L’armée russe a indiqué, mardi 18 septembre, qu’un de ses appareils avait été abattu par erreur par des batteries anti-aériennes syriennes lors de tirs désordonnés pendant la nuit. L’avion de surveillance a disparu avec 14 militaires à bord au large des côtes syriennes, alors que des raids aériens attribués à Israël ont par ailleurs visé des cibles militaires dans la région. Ces frappes ont eu lieu près des villes de Lattaquié, Baniyas et Tartous, sur la côte nord-ouest du pays. Elles sont survenues quelques heures après que la Russie a annoncé le report d’une offensive sur la ville syrienne d’Idlib.

La région de Lattaquié est un lieu particulièrement sensible, car elle accueille la base des forces aériennes russe de Hmeimim à 15 km de la ville portuaire. Moscou y a notamment déployé ses batteries de défense aérienne S-400. Selon les médias syriens, l’armée régulière a utilisé ses propres batteries pour répondre aux frappes, interceptant plusieurs missiles. Des images prises par les habitants de la région le confirment, en montrant des départs de missiles sol-air et des tirs de DCA.

Vers 23 heures, l’avion de surveillance électronique de type Il-20 a disparu à 35 kilomètres des côtes syriennes, alors qu’il revenait à la base aérienne de Hmeimim, a indiqué le ministère de la défense à Moscou. Au même moment, alors que quatre F-16 israéliens effectuaient leur raid sur Lattaquié, les radars russes auraient enregistré des frappes déclenchées par la frégate française Auvergne contre des installations militaires syriennes, prétend Moscou.

Avant la confirmation par Moscou de l’erreur de la défense aérienne syrienne, Paris a démenti catégoriquement sa participation à une telle opération. « Nous démentons toute implication », a dit le colonel Patrik Steiger, porte-parole de l’état-major. Un représentant du Pentagone avait fait de même un peu plus tôt, au micro de Voice of America : « Je peux dire sans équivoque que ce n’est pas nous. »

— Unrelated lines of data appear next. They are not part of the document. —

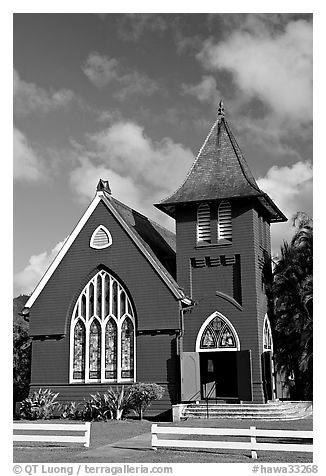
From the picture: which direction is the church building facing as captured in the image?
toward the camera

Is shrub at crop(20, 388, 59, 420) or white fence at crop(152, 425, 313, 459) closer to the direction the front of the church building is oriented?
the white fence

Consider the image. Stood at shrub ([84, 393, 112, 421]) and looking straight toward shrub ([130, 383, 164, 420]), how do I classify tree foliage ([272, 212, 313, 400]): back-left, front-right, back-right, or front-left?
front-left

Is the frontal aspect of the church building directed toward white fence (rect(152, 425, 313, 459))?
yes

Dans la soirée, la télévision d’Etat syrienne précisait que des missiles d’origine « inconnue » avaient visé l’Etablissement des industries techniques, situé dans la zone industrielle de la ville, et diffusait les images d’un incendie. Selon elle, les défenses aériennes avaient intercepté et abattu un certain nombre de missiles qui « venaient de la mer ».

La Russie rend Israël responsable

Une résidente de Banias a confirmé au Monde avoir aperçu « une grande lueur rouge, lointaine, suivie d’une forte détonation. Cela venait de l’extérieur de la ville ». Au moins trois fortes déflagrations ont secoué la ville de Lattaquié, d’après des images diffusées sur les réseaux sociaux. La Russie rend directement responsable Israël de la perte de son appareil, indiquant n’avoir été prévenu qu’« une minute avant le début des frappes ». Moscou et Tel-Aviv conservent depuis plusieurs années un système de désescalade, pour prévenir tout dérapage majeur dans le ciel syrien.

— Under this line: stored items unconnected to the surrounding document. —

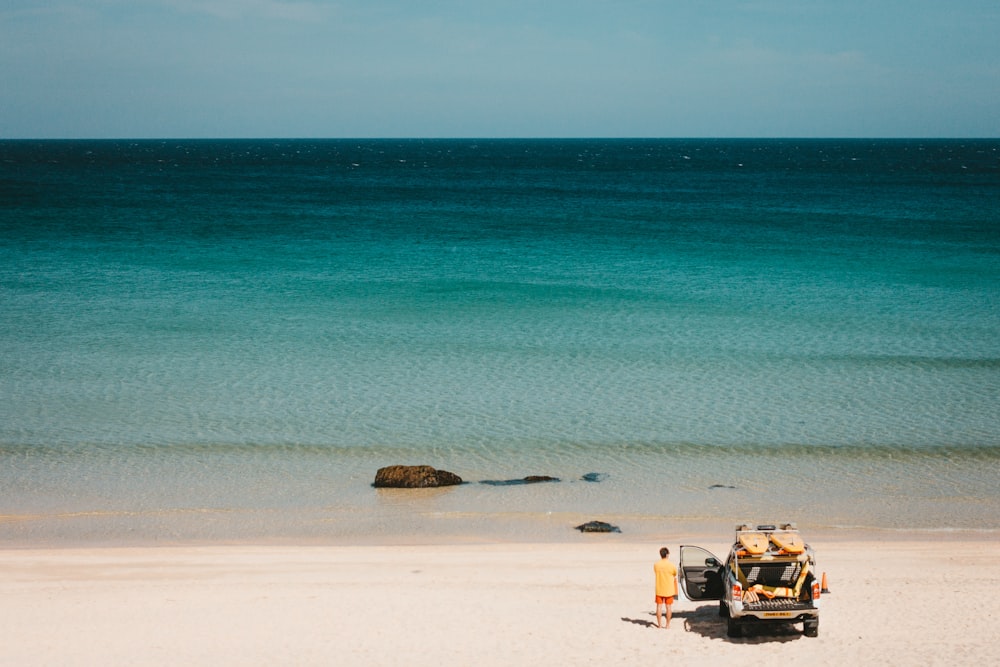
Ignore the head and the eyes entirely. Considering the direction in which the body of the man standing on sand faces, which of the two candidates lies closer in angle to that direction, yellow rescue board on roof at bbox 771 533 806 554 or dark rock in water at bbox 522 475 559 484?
the dark rock in water

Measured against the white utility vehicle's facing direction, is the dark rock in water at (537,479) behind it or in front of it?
in front

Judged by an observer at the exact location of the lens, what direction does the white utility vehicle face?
facing away from the viewer

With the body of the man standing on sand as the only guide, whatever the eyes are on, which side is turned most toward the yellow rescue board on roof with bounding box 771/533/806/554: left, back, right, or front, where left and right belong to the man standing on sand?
right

La France s’est dite prête récemment à utiliser de nouveau la force militaire en Syrie, mais uniquement en cas d’usage d’armes chimiques dans une offensive de l’armée syrienne et de ses alliés contre Idlib. Paris avait participé à des frappes aériennes en avril, aux côtés du Royaume-Uni et des Etats-Unis, pour un tel motif. Dans un communiqué commun publié le 21 août, à l’occasion du cinquième anniversaire de l’attaque sanglante à l’arme chimique à la Ghouta, les trois pays s’étaient dits « résolus à agir si le régime de Bachar Al-Assad a de nouveau recours aux armes chimiques ».

Côté israélien, où l’on s’apprête à fêter Yom Kippour, aucune réaction officielle n’a été exprimée après les raids de lundi. L’Etat hébreu ne cache cependant plus son implication en Syrie depuis le début de l’année. Selon l’Observatoire syrien pour les droits de l’homme, l’aviation israélienne aurait tué 113 Iraniens déployés au côté du régime Assad au cours de raids effectués en un mois.

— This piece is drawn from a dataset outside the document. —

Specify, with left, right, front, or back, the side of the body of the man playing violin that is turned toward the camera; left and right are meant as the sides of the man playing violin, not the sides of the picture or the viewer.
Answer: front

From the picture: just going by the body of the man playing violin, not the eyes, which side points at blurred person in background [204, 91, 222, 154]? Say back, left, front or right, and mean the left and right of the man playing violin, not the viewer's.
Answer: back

Samedi 15 septembre, une frappe a visé l’aéroport international de Damas, dont les entrepôts de stockage d’armes lourdes, sous le contrôle présumé des forces iraniennes, sont la cible régulière de l’armée israélienne. En début de soirée, un Boeing 747 cargo de la compagnie aérienne iranienne Saha Airlines y avait atterri. Quelques heures plus tard, le périmètre a été secoué par une explosion. Une image satellite prise le lendemain montre un impact et les restes des traces d’incendie d’une centaine de mètres de circonférence devant l’appareil, toujours immobilisé.

Le 4 septembre, deux hangars près de Damas avaient été détruits. Au même moment, la presse israélienne rapportait, sur la foi de sources militaires, que l’armée avait visé 202 cibles en Syrie depuis janvier 2017, tirant 800 munitions au total.